I have been living in montana for about 4 months now but only recently realized that my barn borders on enormous amounts of BLM land that we are free to ride on. Trail riding is my passion these days and I want to learn as much about endurance riding as possible. My goal is a 25 miler in the end of september. Does that sound normal?

The horse: 


King is a five year old (six in march) off the track thoroughbred. He loves the trails as much as I do, is super brave and always willing to go on a new adventure. He has those long legs and we havnt found another horse who could keep up with us in speed or length. He is barefoot and I ride without boots on the rocky montana hills. So far his feet are fabulous, minimal chipping around the edges but nice and hard and sound. Thoughts? I call him my mountain goat because he will go anywhere I point him. 

Currently, we are doing 1.5-2 hour rides at a fast walk/slow trot and the occasional run up a hillside. Hopefully I will be getting a gps soon (any suggestions?) so I can know how long we are going out for and I am going to start keeping an eye on his heartbeat. We ride out in a western saddle with a headstall over his nylon halter. I switch on and off using boots, I just worry about them falling. When not on trail we are playing with dressage and the occasional small jumping. 
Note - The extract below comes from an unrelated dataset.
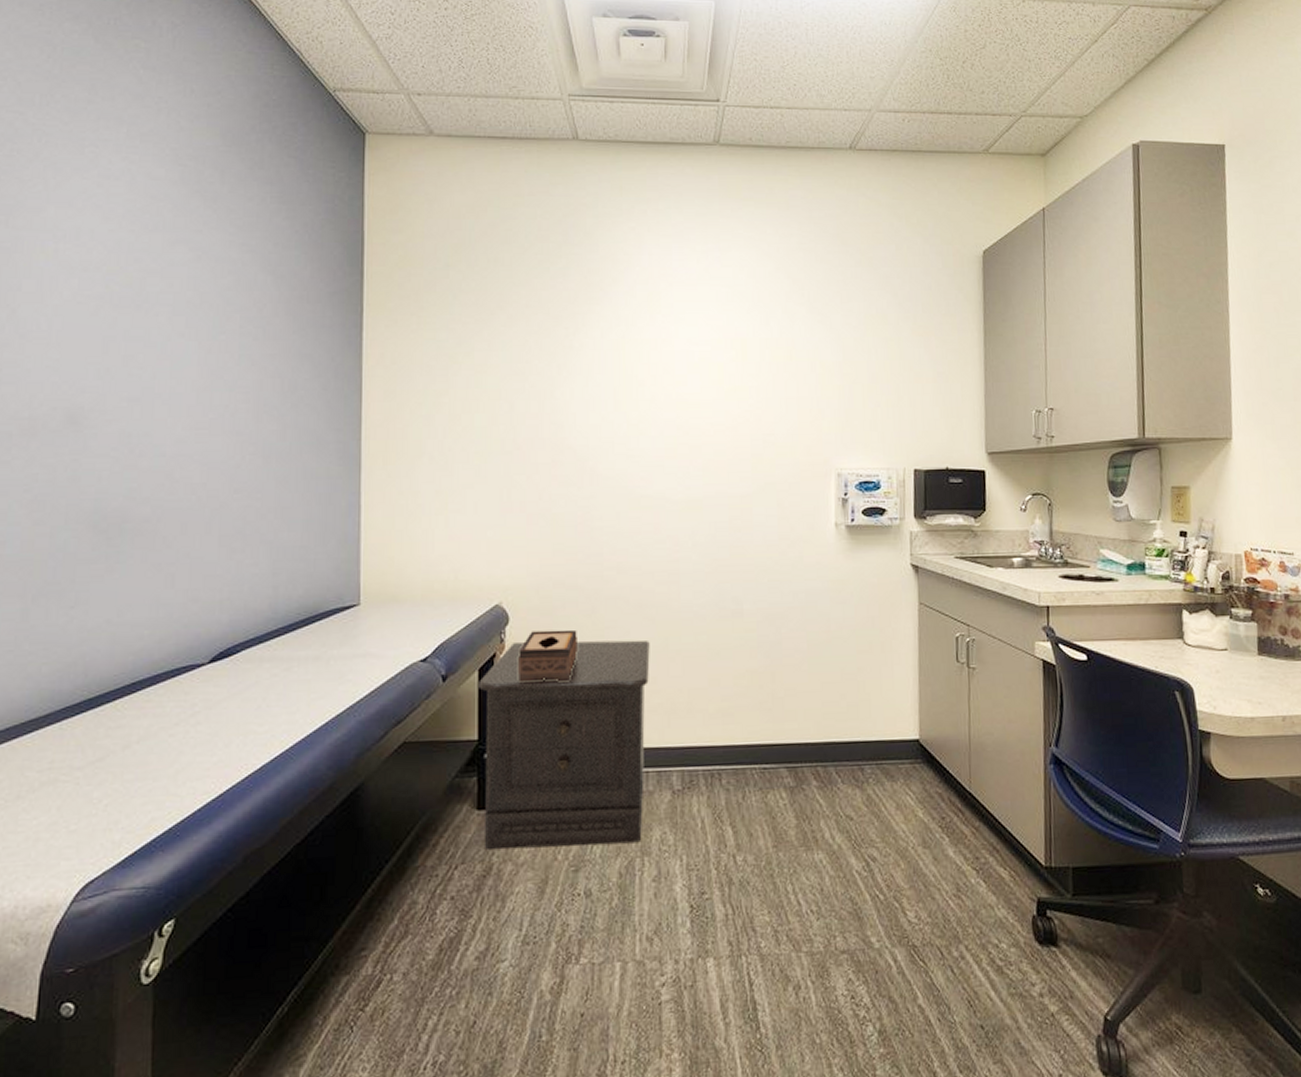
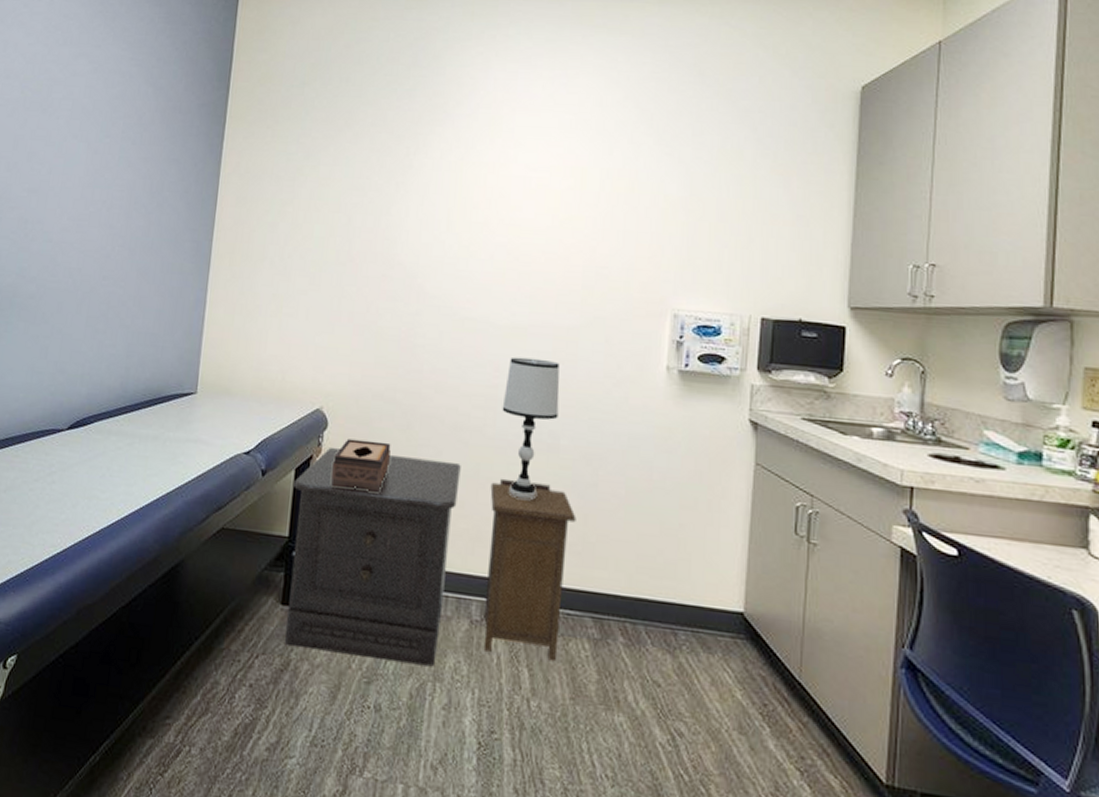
nightstand: none [680,648,765,818] -> present [483,478,576,662]
table lamp: none [685,529,740,666] -> present [502,357,560,500]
Any thoughts? Cant wait to learn more about this sport, seems like the perfect fit for us. =) thanks!


----------



## Houston (Apr 15, 2012)

Sounds like King is a great boy!

I am an Endurance newbie myself, so others will be able to offer better advice than I can. But I definitely think you will be more than ready for a 25 mile endurance ride in September (or even before) if you condition regularly. 

As far as GPS are concerned, I'm just using an app on my phone called Endomondo along side their website. It's simple to use, tracks how fast you're going, how far, and maps your route. Great free app!

I have found most Endurance folks (on this forum and outside) to be very helpful and welcoming to newbies. I now board with a couple who were very into it a few years ago and they have been helping me out a LOT. I would recommend finding a mentor or someone experienced to give you a hand. You also might want to volunteer at a few rides to get a feel for the atmosphere.

Good luck!


----------